SF State released applications Tuesday for designated off-campus housing that will carve out space for student veterans, according University officials.
For the first time, the University offered a community dedicated to veterans, which will launch with residential opportunities for six qualified applicants, located at University Park North, Vice President of University Communications Ellen Griffin said.
Among the issues faced by student veterans is landlords who are unfamiliar with the benefits veterans receive when attending school. Veterans are only eligible to receive their Basic Allowance for Housing awarded through the GI Bill when they are enrolled in school, and only receive payments when school is in session, according to Veterans Certifying Specialist Ben Yang at SF State Veteran Services.
“If a veteran is coming to school for the first time and looking for housing, they have no proof of income to show the realtors since they have never received any type of payments,” Yang said.

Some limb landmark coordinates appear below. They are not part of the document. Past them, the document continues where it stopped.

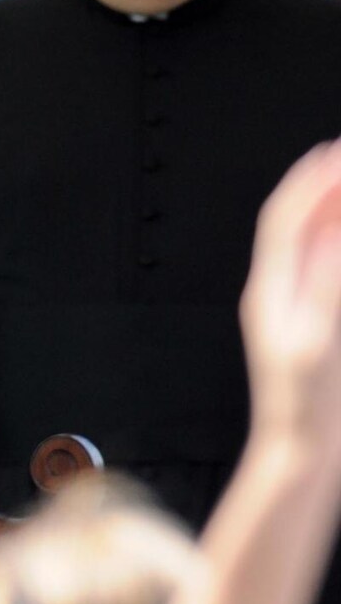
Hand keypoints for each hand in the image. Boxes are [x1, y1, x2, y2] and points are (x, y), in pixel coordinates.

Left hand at [242, 141, 340, 450]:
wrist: (300, 451)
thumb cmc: (304, 406)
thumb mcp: (317, 342)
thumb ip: (325, 287)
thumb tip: (330, 237)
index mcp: (270, 291)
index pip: (285, 221)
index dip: (309, 182)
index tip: (333, 152)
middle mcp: (276, 294)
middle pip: (297, 225)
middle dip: (321, 188)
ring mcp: (293, 309)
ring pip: (311, 246)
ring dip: (331, 213)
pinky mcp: (312, 327)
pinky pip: (323, 272)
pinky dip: (337, 246)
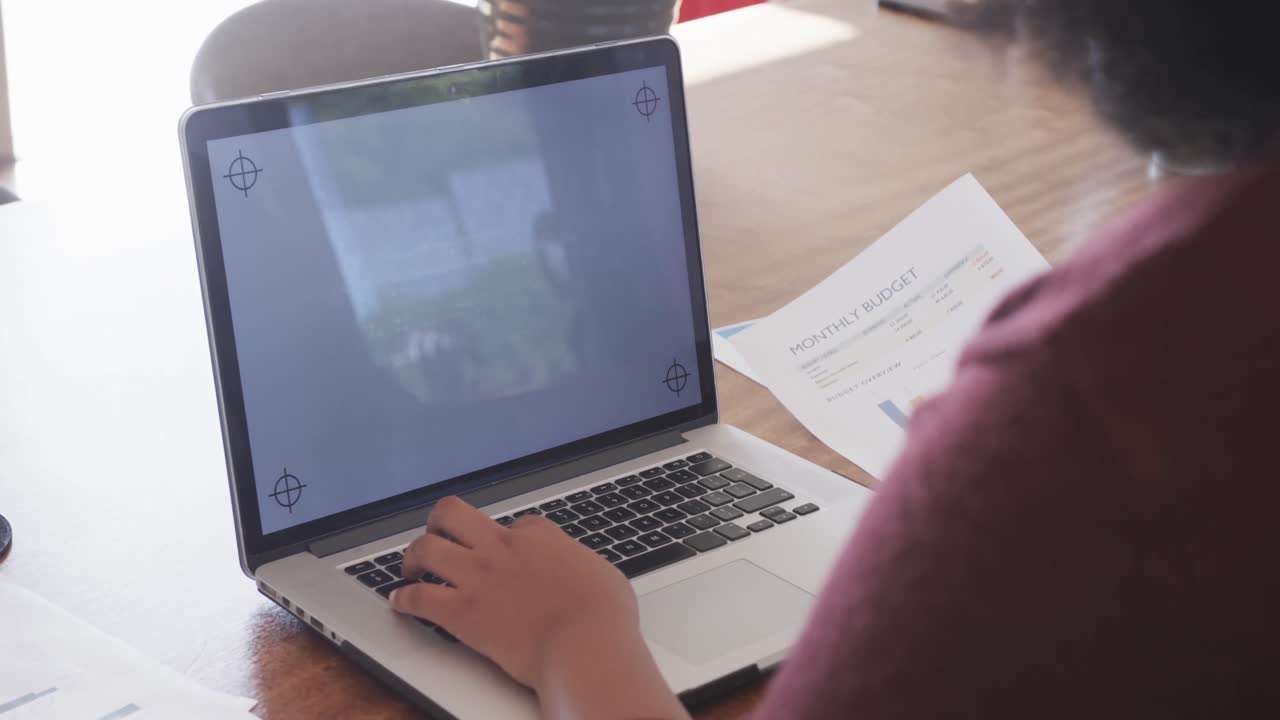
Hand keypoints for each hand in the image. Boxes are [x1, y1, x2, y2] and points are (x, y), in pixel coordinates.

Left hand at [394, 496, 638, 688]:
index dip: (507, 537)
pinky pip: (419, 599)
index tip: (506, 552)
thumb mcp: (602, 574)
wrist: (586, 646)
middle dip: (439, 521)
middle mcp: (502, 548)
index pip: (514, 523)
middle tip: (437, 535)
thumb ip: (581, 565)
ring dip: (413, 556)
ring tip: (411, 567)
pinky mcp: (463, 613)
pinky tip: (399, 602)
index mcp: (538, 537)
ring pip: (427, 548)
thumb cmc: (603, 617)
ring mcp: (479, 578)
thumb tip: (581, 571)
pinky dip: (404, 599)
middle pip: (453, 513)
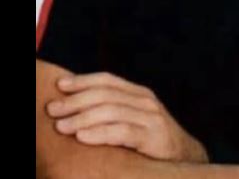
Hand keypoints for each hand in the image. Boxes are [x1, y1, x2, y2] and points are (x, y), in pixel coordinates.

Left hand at [46, 71, 207, 163]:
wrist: (185, 158)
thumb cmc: (151, 141)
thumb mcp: (133, 119)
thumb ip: (112, 110)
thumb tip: (75, 107)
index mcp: (138, 93)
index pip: (107, 80)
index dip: (82, 80)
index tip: (59, 85)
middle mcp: (146, 101)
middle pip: (105, 94)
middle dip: (76, 101)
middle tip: (53, 110)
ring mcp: (151, 118)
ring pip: (111, 111)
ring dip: (82, 117)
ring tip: (62, 126)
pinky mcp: (154, 137)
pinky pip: (122, 132)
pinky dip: (100, 133)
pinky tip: (82, 137)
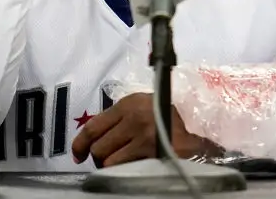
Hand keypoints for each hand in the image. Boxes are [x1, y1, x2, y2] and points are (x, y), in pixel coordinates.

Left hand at [71, 93, 217, 167]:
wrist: (196, 134)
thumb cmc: (166, 121)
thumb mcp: (143, 108)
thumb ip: (120, 117)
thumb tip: (92, 136)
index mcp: (129, 104)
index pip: (93, 125)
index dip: (80, 143)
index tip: (78, 154)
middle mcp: (134, 118)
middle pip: (98, 146)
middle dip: (99, 157)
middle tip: (109, 159)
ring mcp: (144, 137)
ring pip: (108, 161)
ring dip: (112, 167)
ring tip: (123, 163)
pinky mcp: (152, 154)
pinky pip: (124, 170)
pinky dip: (124, 172)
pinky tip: (133, 168)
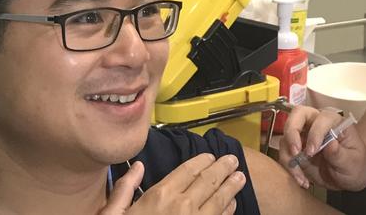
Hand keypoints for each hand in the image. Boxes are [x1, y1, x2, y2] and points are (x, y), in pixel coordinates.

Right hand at [100, 153, 245, 213]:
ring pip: (218, 199)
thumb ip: (124, 189)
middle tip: (233, 160)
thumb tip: (138, 165)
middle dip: (222, 168)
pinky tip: (232, 204)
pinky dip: (228, 210)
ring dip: (231, 186)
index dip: (202, 160)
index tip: (211, 156)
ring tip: (240, 177)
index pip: (188, 170)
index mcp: (160, 196)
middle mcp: (181, 206)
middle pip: (208, 180)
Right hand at [279, 105, 365, 191]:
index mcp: (333, 121)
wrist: (351, 174)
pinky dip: (289, 167)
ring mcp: (304, 136)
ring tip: (300, 176)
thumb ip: (340, 154)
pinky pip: (286, 154)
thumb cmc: (356, 162)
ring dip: (288, 155)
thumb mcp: (353, 162)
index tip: (312, 151)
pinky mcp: (297, 150)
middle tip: (295, 151)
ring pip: (286, 136)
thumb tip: (330, 144)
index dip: (315, 133)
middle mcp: (316, 124)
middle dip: (291, 132)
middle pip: (297, 115)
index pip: (321, 118)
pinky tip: (302, 180)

Many veterans have faced difficulties in securing housing due to their inability to provide the proof of income required by most rental agreements, Yang said. He added that student housing does not require proof of income, but the application process is expensive and highly competitive.
On-campus housing is unavailable to students that are older than 25 years old, which excludes a large portion of the nearly 400 student veterans at SF State, according to Yang.
An SF State alum and U.S. Navy veteran, Yang welcomed the new veteran housing option, but raised questions about its implementation.
“I know that those houses are pretty expensive and most places want a first and last month rent for security deposits just to hold the location before moving in,” Yang said. “I would like to know if they are willing to work with the veterans and see if other arrangements can be made just in case they can’t provide that payment when signing.”
Yang also said he was interested in whether the University will offer veterans lower rates.
The veteran community housing is designed to aid the transition from military to university life and provides veterans a chance to live with others who have served, according to the Residential Life webpage.
The new system intends to fill the housing gap for veterans like JP Sacramento, who struggled to find a place after he served four years in the U.S. Army, including a deployment to Iraq.
Sacramento, an electrical engineering major at SF State, said he found himself in a situation familiar to many student veterans. Although he was set to receive the BAH benefit issued through his GI Bill, he could not use it as proof of income to secure an apartment until those funds were issued, Sacramento said.
Sacramento said he had been aware of the necessity to produce proof of income, but did not realize that the enormity of the issue until later.
“The only way I could have been more prepared (for the transition) is by placing work before education, Sacramento said. “However, this route would have been of further detriment to the transfer process.” Sacramento said.
Upon transferring to SF State, veteran Stephanie Vazquez, an international business major who does work-study at the VETS Corner on campus, had hoped to live on-campus but discovered she exceeded the age cap and settled in UPN instead. Vazquez received eviction letters over several months in Spring of 2013 because rent is due at the beginning of each month, but BAH benefits are not issued until the end.
Vazquez said she decided to make the most of living in UPN by getting involved with the Residence Hall Association, a student organization that strives for enhancing the campus housing experience.
Two years ago, Vazquez approached Johana Duarte, the Residential Life Project Coordinator at SF State about securing a veteran-themed community, much like the Greek Floor and Rainbow Floor theme communities.
“It was in a few of the RHA meetings that I had brought up the idea of having veteran housing,” Vazquez said. “Johana had mentioned that it was a great idea and that it was already a work in progress.”
Yang said he thinks veteran students will be eager to apply.